--- Source information Enclosed Below ---

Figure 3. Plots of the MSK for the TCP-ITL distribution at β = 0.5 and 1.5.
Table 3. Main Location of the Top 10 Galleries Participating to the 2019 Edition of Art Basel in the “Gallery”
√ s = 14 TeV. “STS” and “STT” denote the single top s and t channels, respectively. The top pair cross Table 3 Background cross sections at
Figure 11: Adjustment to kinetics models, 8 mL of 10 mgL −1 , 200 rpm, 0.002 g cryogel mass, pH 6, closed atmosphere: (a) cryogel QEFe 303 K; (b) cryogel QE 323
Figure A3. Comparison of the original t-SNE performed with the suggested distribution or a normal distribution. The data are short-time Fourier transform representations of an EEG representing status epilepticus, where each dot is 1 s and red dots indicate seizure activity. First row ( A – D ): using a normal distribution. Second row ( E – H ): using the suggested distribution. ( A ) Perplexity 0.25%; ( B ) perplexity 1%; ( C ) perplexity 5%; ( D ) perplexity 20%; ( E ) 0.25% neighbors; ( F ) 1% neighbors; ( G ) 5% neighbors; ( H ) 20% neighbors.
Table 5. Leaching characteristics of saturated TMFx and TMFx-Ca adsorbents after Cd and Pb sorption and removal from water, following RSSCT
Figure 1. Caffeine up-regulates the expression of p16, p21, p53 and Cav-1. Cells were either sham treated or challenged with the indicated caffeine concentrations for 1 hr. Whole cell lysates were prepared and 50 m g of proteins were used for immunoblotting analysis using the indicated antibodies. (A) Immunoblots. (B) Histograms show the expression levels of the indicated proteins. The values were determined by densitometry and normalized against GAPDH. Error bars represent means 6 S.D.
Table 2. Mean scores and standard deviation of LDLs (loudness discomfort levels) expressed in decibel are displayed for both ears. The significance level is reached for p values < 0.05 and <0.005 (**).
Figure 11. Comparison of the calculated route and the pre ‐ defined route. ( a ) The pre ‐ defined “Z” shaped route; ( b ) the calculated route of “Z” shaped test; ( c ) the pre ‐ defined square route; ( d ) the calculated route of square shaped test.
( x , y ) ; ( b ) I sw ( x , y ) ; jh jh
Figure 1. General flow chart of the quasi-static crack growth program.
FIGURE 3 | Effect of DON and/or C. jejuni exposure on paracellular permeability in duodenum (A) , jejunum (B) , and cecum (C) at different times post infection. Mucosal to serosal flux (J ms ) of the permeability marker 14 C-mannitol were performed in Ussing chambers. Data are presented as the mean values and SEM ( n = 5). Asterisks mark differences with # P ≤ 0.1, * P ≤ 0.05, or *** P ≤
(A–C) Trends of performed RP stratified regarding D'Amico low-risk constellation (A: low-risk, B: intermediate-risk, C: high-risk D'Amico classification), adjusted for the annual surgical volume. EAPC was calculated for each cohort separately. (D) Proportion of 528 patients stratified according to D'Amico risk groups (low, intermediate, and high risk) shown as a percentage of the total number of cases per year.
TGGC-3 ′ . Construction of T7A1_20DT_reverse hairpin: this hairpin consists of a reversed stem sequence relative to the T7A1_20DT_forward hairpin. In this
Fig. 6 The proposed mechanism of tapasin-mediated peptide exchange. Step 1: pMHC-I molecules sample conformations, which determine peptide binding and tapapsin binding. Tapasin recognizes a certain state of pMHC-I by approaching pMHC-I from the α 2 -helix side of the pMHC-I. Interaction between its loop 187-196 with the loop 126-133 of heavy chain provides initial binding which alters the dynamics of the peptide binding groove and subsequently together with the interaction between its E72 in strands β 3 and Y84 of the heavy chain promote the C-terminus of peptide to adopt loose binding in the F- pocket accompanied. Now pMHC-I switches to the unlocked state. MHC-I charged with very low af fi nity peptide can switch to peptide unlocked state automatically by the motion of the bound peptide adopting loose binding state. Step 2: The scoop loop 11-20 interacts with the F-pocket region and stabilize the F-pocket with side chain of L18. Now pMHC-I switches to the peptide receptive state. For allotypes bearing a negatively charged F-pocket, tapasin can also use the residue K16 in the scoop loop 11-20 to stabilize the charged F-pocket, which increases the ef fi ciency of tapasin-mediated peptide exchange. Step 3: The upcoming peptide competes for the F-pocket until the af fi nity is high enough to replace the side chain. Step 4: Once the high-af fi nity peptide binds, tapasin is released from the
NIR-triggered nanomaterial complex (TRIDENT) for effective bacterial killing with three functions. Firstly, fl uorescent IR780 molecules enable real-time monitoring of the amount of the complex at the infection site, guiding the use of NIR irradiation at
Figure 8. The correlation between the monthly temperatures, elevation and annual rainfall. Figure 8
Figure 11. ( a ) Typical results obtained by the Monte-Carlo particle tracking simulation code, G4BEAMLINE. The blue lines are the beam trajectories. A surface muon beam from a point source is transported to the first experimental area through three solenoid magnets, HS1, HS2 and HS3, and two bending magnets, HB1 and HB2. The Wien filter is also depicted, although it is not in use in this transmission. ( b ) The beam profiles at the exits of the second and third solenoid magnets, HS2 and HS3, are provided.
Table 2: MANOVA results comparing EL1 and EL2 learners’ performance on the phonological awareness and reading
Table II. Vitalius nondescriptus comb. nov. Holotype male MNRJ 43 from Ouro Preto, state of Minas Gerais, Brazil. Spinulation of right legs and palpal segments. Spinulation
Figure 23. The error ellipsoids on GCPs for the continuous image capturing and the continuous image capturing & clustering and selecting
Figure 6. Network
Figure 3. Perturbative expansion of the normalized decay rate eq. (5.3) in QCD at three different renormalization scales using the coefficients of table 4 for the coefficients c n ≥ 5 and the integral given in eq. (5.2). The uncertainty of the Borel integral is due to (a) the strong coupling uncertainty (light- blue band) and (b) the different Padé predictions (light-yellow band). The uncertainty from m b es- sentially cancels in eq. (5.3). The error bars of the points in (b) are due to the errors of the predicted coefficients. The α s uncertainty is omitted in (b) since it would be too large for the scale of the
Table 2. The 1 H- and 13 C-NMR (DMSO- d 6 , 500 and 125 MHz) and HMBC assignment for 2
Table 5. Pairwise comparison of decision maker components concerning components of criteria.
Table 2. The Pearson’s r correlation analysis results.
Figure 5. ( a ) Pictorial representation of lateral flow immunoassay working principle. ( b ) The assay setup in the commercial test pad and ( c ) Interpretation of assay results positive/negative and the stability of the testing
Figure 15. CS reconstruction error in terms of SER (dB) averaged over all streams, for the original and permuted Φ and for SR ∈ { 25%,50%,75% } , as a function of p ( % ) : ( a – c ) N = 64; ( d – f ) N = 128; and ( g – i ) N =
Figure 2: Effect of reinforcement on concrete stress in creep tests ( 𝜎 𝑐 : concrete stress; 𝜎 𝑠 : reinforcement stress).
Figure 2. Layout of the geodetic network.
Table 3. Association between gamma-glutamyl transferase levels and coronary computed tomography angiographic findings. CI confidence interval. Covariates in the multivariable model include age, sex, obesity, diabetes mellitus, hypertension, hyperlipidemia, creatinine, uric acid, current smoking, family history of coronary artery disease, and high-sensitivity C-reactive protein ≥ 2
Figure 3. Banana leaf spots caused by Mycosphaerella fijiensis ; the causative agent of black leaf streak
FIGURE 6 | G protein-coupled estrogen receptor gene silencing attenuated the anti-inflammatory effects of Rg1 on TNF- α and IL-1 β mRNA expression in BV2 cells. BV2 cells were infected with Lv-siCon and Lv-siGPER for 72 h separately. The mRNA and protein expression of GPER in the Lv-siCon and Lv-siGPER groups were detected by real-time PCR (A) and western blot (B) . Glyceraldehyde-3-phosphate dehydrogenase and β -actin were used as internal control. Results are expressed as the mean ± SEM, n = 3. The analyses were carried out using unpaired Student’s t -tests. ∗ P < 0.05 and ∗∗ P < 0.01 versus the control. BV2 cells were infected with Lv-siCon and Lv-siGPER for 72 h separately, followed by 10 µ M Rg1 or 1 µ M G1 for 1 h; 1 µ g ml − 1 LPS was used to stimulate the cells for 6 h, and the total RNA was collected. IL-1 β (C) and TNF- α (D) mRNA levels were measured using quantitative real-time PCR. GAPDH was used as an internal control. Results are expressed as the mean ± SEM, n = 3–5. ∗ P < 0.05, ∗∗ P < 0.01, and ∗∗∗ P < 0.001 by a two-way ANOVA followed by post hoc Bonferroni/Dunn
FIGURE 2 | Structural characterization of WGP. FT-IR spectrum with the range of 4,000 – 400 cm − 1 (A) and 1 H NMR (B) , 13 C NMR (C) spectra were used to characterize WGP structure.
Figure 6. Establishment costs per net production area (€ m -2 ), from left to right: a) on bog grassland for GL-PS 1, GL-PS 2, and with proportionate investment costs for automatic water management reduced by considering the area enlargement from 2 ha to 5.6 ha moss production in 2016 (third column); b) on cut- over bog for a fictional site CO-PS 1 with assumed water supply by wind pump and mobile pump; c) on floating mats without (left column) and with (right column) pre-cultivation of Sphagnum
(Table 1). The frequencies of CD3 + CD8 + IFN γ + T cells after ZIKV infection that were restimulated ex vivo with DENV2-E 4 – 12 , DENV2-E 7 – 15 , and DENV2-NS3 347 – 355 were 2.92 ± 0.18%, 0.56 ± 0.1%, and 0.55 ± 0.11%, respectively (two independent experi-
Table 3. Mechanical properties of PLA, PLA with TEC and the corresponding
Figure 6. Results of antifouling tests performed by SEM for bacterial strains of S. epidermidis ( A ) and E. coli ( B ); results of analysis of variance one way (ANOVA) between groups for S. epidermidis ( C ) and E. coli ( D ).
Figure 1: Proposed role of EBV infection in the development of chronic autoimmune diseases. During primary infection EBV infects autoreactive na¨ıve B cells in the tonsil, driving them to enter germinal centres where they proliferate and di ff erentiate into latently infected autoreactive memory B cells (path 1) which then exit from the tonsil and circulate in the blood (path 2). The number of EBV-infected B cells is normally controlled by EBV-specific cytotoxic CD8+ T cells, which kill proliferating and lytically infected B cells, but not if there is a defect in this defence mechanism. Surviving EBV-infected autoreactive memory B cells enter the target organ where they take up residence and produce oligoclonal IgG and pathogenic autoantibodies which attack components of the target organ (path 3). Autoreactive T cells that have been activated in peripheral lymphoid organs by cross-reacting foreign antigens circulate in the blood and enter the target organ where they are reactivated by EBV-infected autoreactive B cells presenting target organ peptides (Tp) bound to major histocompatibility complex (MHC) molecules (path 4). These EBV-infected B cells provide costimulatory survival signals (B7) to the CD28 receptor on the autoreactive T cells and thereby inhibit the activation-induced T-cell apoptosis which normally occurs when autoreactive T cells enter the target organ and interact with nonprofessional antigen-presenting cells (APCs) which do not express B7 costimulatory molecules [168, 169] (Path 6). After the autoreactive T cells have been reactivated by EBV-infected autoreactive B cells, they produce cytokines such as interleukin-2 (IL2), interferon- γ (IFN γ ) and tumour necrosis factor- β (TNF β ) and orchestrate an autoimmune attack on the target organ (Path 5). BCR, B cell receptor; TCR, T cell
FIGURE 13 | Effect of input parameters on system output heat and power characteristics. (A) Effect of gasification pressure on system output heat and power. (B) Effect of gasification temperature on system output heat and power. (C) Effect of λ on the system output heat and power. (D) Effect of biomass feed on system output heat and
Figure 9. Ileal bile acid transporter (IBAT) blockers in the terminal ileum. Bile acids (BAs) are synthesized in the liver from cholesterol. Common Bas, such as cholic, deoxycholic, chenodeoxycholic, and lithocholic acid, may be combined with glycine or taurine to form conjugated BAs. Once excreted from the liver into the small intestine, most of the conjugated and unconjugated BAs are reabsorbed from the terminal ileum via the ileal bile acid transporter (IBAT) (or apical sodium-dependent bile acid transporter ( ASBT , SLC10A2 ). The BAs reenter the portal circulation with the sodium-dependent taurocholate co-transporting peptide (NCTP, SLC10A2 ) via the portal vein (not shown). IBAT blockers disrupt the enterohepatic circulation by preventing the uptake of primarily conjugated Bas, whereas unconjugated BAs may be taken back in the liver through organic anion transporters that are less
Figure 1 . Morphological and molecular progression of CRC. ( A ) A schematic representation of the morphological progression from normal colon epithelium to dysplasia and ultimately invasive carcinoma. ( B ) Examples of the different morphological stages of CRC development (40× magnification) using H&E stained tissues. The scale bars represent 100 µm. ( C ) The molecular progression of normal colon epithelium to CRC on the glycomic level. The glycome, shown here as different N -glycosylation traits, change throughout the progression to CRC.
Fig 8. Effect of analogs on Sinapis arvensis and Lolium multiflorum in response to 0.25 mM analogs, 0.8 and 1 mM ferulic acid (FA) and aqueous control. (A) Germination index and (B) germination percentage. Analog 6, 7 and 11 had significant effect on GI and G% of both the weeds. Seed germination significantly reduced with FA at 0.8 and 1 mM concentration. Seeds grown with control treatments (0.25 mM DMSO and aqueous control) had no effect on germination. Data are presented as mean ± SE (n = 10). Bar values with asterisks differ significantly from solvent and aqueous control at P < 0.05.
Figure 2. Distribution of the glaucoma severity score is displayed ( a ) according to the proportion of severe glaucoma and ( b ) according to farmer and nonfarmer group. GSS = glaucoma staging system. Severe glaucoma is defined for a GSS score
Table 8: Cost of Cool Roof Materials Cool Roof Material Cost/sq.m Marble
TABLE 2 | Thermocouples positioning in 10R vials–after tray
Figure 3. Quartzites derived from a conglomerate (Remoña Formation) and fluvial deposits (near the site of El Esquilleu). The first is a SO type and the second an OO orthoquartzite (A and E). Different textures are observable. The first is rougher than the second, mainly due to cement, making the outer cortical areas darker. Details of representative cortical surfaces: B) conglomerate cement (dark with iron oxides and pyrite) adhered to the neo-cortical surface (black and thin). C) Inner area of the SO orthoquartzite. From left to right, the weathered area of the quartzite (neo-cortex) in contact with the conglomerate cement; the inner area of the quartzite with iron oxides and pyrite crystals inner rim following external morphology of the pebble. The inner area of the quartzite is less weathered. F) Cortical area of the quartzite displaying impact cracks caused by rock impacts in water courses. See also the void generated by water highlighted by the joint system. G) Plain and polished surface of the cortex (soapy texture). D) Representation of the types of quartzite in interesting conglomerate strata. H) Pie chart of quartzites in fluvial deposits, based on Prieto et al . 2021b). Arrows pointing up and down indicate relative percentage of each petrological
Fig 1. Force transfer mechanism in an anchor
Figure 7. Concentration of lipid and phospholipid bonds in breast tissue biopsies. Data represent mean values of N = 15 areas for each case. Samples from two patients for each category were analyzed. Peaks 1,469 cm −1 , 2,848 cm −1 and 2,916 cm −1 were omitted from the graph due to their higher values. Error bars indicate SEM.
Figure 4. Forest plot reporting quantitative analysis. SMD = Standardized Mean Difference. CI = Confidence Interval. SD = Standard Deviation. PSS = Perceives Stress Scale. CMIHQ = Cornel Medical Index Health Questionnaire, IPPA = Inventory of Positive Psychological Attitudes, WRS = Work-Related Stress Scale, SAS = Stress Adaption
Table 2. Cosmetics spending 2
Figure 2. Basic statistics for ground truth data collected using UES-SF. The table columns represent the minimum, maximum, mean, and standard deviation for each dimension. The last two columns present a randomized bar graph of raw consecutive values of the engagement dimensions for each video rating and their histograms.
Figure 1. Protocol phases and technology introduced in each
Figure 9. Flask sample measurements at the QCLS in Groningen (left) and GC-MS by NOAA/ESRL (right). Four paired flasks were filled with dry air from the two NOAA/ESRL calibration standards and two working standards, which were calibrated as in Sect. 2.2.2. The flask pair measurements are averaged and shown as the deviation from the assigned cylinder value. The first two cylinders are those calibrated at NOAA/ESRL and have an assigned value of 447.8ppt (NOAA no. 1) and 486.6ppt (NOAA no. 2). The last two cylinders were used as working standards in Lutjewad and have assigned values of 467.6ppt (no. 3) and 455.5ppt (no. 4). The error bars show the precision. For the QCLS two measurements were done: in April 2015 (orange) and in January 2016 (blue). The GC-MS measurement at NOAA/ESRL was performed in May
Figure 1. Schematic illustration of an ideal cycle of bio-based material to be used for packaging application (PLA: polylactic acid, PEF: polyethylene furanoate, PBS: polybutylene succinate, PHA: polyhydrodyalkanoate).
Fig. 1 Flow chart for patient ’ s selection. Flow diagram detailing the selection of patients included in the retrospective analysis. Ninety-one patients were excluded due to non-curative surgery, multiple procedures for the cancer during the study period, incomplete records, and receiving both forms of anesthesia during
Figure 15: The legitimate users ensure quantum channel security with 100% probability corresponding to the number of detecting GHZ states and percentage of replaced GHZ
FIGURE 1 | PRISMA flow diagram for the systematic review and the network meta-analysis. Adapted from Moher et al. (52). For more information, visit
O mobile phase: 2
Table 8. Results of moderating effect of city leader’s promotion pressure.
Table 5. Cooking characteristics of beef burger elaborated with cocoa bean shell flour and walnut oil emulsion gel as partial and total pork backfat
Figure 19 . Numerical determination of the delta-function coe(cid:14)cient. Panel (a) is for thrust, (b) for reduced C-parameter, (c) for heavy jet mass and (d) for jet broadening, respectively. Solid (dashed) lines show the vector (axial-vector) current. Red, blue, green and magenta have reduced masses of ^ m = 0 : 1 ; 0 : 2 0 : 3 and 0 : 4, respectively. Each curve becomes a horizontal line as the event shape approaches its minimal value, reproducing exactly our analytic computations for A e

--- End of Enclosed Source information ---

• _Instructions for the task_: Restate word for word the lines above, beginning at the first one and ending at the line that carries "Figure 11: Adjustment".

• _Reply to the exercise_:
Figure 3. Plots of the MSK for the TCP-ITL distribution at β = 0.5 and 1.5.
Table 3. Main Location of the Top 10 Galleries Participating to the 2019 Edition of Art Basel in the “Gallery”
√ s = 14 TeV. “STS” and “STT” denote the single top s and t channels, respectively. The top pair cross Table 3 Background cross sections at
Figure 11: Adjustment to kinetics models, 8 mL of 10 mgL −1 , 200 rpm, 0.002 g cryogel mass, pH 6, closed atmosphere: (a) cryogel QEFe 303 K; (b) cryogel QE 323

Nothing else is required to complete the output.